_SUPPLIED TEXT_.

::::

Stephen Colbert: What were the Pyramids or the Taj Mahal after all, but rich people playing Pimp My Afterlife.
Stephen Colbert: (to Rep. Jack Kingston) You said you joined a fraternity to meet girls?
Jack Kingston: (cautiously nods his head in agreement)
Stephen Colbert: There are no ... girls in fraternities, for the record Congressman. Whoever that was in the dress ... I hate to be the one to break it to you, here on television ... that was a dude.
Stephen Colbert: ABC just announced that they are yanking Ted Koppel as the host of Nightline, and replacing him for three anchors. Well, you know what ABC, you're overreacting. The Colbert Report has only been on for one day!
Stephen Colbert: It seems that a Catholic school in Long Island, Kellberg Memorial High, named in the memory of Saint Kellenberg, patron saint of buzzkills apparently.
Stephen Colbert: America has a deal with the rich. We cut their taxes, and in return they inspire us with their gloriously macked-out cribs, golden toilets, and young, taut trophy wives.
Stephen Colbert:(After reading a fax by James Brady) Oh, it's Jimmy. It's on! I'll tell you what, let's meet at dawn. Pistols, 20 paces... Oh wait, you don't have a gun. Well, guess what James Brady, that's a forfeit! I win! Oh, and Mr. Brady, faxing threats is cowards. Real men use E-mail.

::::

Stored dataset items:

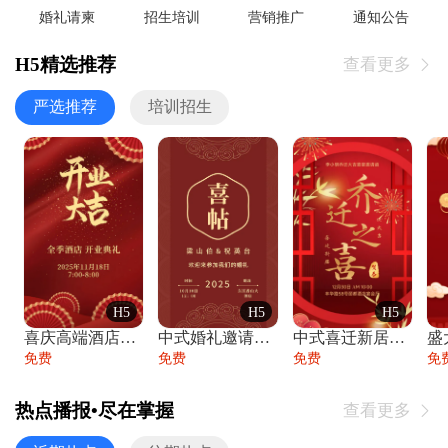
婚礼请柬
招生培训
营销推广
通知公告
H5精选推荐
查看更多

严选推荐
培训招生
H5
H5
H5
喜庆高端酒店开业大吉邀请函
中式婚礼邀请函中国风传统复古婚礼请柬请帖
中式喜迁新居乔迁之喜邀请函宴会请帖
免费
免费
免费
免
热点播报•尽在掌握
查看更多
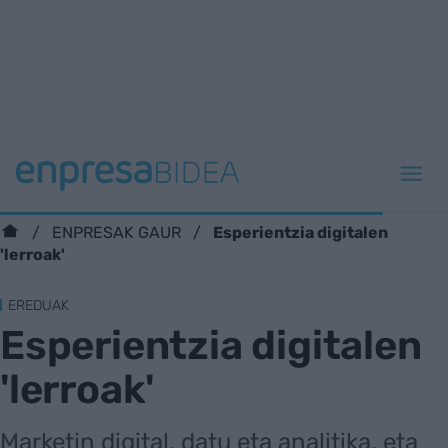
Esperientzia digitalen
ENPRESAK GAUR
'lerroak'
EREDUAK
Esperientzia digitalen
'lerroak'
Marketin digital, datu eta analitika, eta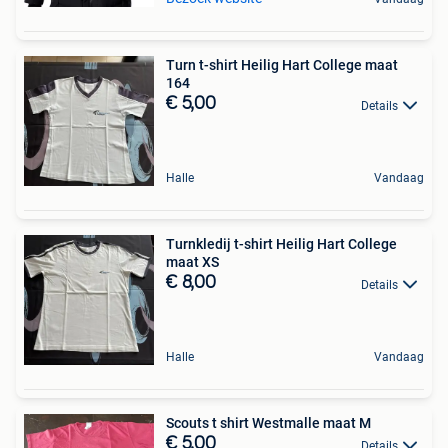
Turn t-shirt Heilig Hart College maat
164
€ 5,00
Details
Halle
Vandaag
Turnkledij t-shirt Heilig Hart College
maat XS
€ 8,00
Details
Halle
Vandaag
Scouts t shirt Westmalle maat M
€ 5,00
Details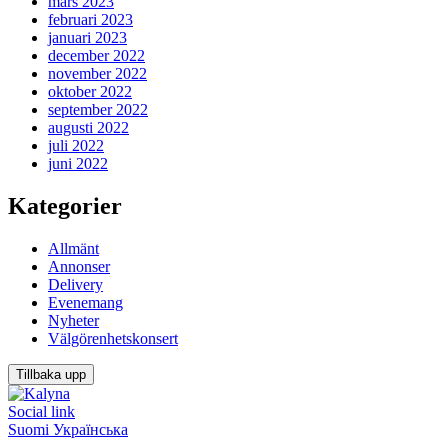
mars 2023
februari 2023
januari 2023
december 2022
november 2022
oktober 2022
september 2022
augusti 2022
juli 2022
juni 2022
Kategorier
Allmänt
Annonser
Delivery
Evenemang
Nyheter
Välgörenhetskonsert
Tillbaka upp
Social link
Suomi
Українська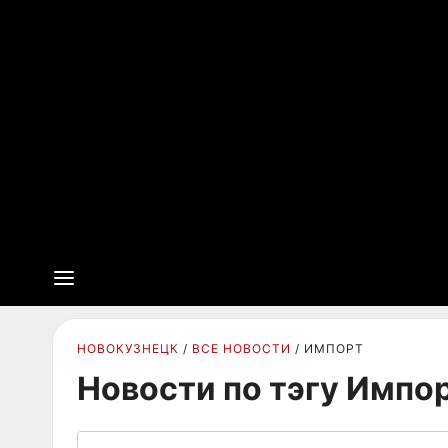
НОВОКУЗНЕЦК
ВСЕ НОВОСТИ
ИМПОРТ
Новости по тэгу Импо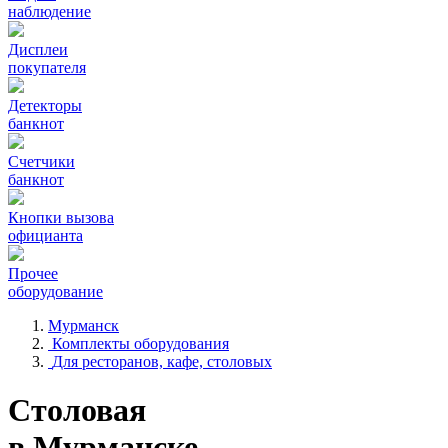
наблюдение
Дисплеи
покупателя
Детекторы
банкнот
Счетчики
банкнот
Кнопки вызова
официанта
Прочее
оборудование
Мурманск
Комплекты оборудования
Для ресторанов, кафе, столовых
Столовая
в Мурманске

::::

From the Colbert quotes, pull out the stretch from "Stephen Colbert: ABC" through "taut trophy wives." word for word. The material above is separate from the Colbert quotes.

Stephen Colbert: ABC just announced that they are yanking Ted Koppel as the host of Nightline, and replacing him for three anchors. Well, you know what ABC, you're overreacting. The Colbert Report has only been on for one day!
Stephen Colbert: It seems that a Catholic school in Long Island, Kellberg Memorial High, named in the memory of Saint Kellenberg, patron saint of buzzkills apparently.
Stephen Colbert: America has a deal with the rich. We cut their taxes, and in return they inspire us with their gloriously macked-out cribs, golden toilets, and young, taut trophy wives.